Reform UK will not withdraw support from four candidates who compared Britain’s response to the Covid-19 pandemic to the Holocaust, a spokesman has told the JC.
The latest revelations about extremist comments made by representatives of the insurgent right-wing party follow Nigel Farage’s claim that a vetting firm had stitched them up.
The Reform UK leader threatened to take legal action against Vetting.com over its failure to properly scrutinise parliamentary candidates.
In comments revealed by the Mail, a string of candidates made comparisons between Covid-19 lockdowns and Nazi Germany.
Writing on Facebook in 2021, Jake Fraser, who is standing in Widnes and Halewood, said: “We're on the precipice of a Health Holocaust.
"The same methodology the Nazis used to rise to power with minimal opposition by appealing to both sides of the political spectrum... is unfolding before our eyes.
He added: “The rhetoric was a tip of the hat to parallels of totalitarianism employed by National Socialists during the rise of Hitler prior to (not during) the Holocaust.”

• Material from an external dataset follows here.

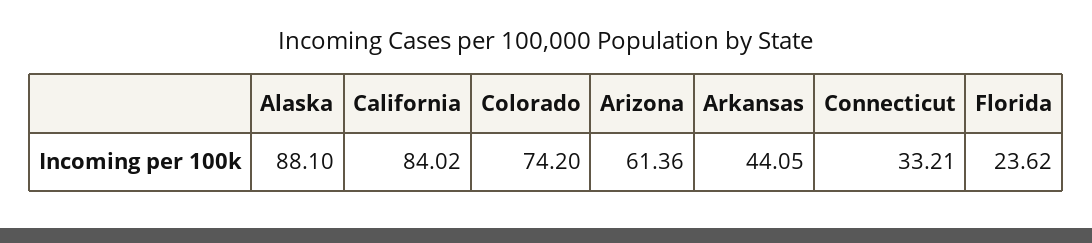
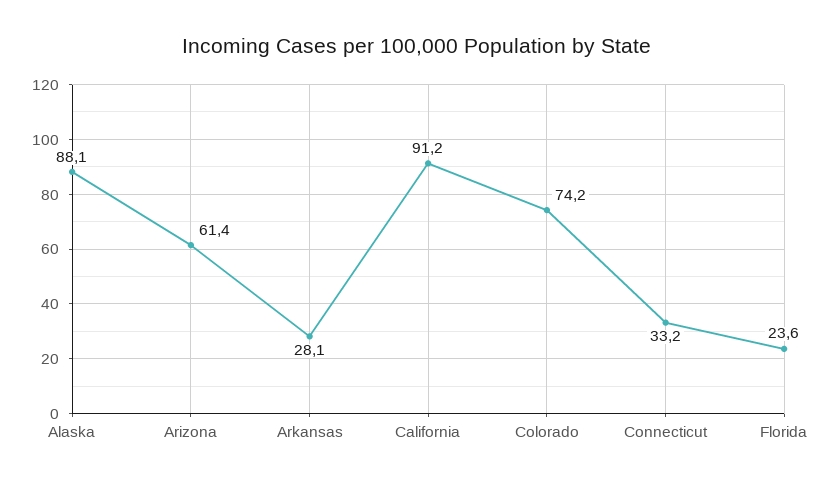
California: 84.02 -> 91.2
Arkansas: 44.05 -> 28.1

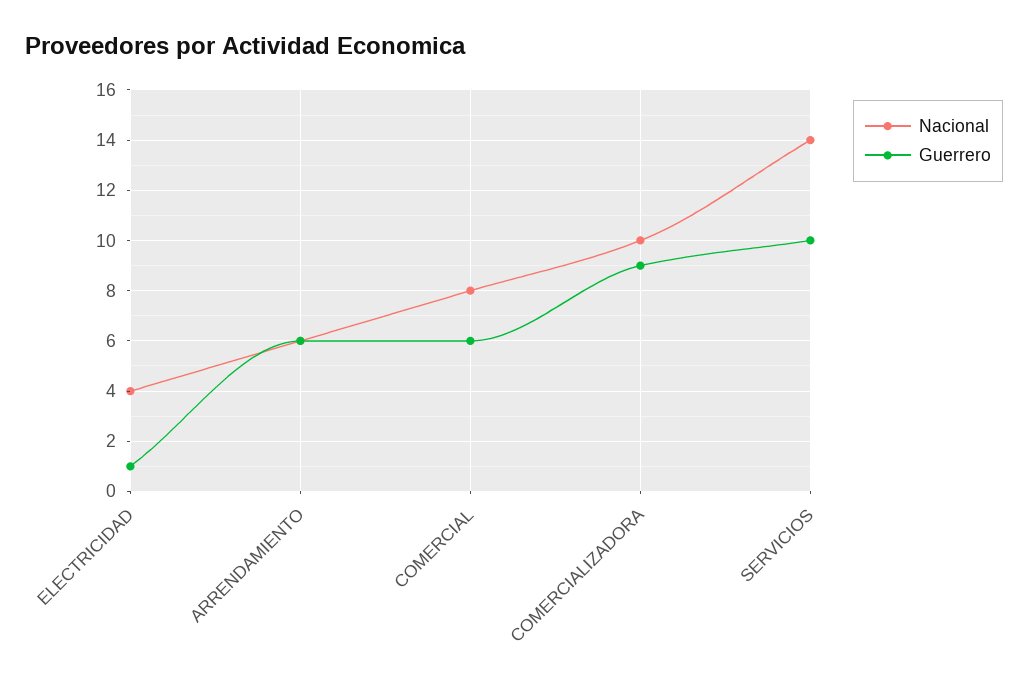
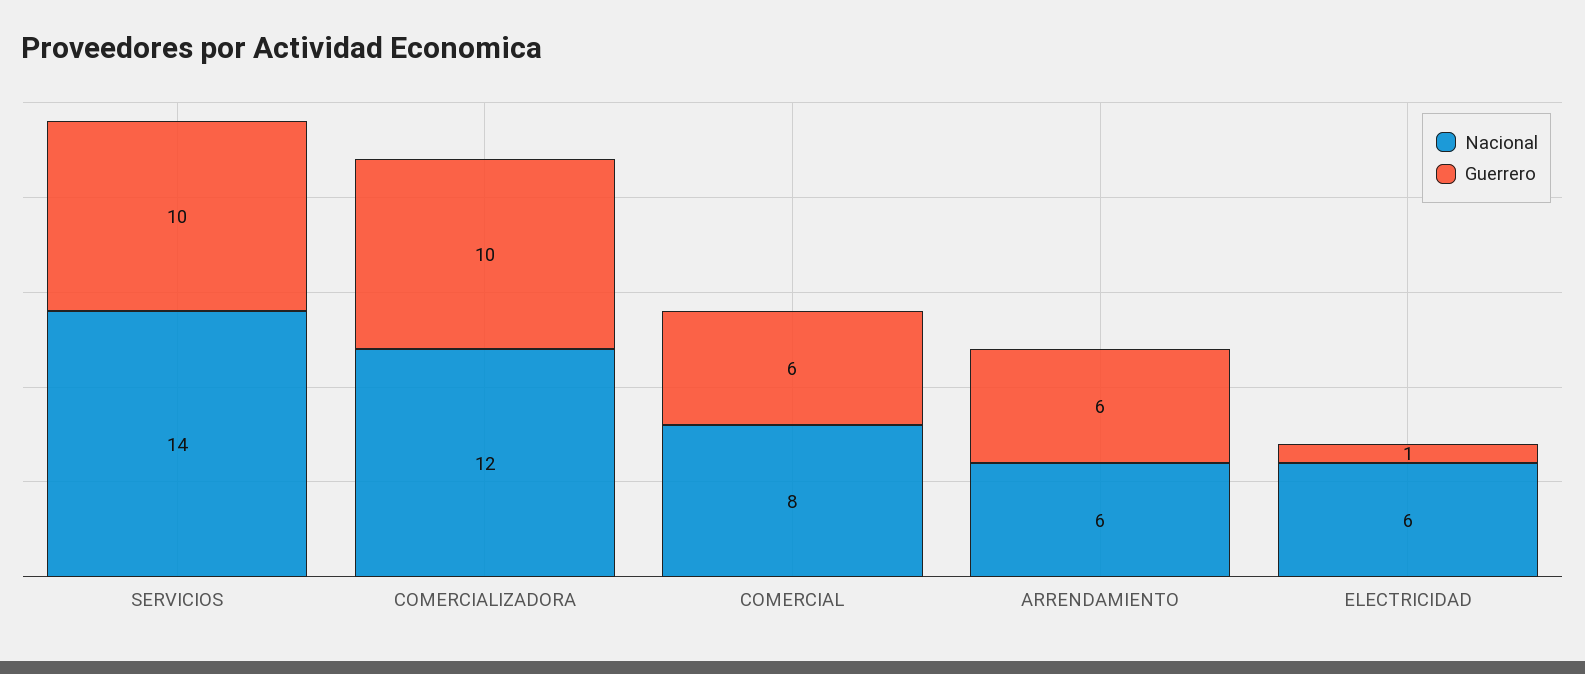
Nacional, ELECTRICIDAD: 4 -> 6
Nacional, COMERCIALIZADORA: 10 -> 12
Guerrero, COMERCIALIZADORA: 9 -> 10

Angela Carter-Begbie, standing in Queen's Park and Maida Vale, said: “It's true. The behaviour of the jabbed towards the un-jabbed was boarder line [sic] the Holocaust.”
Pete Durnell, Smethwick, West Midlands wrote on social media in 2020: “[The] idea that elderly and/or infirm should be forcibly isolated, virtually indefinitely, is one which fits better with 1940s Germany than a modern day democracy.”
While he previously did not understand why, in Nazi Germany, “ordinary German folk meekly comply with orders to hate and persecute Jews, with zero justification,” Durnell said he was now watching, “something so similar unfold around me.”
John Edwards, a candidate in Southampton West, condemned a Canadian rail firm that, “tells vaccinated travellers to wear a yellow sticker”, adding: “Nazi Germany did something similar.”
Reform UK previously refused to drop a candidate who said Britain would be better off had it chosen not to fight Nazi Germany.
Ian Gribbin, who is standing in Bexhill and Battle, apologised for online posts he made in 2022 in which he claimed: "Britain would be in a far better state today had we taken Hitler up on his offer of neutrality…. but oh no Britain’s warped mindset values weird notions of international morality rather than looking after its own people."
Speaking to the JC, a Reform spokesman said Britain would have been better off had it not fought Nazi Germany, but that taking on Hitler was the right thing to do nonetheless.
In April, two Reform UK parliamentary candidates were dropped after making allegedly racist and antisemitic remarks.
One candidate ranted about “Ashenazis” and suggested that Jews should not hold elected office in the UK.
Selected as Reform’s candidate for Orpington before the party dropped him, Mick Greenhough said the “problem is the Askenazi Jews who have caused the world massive misery”.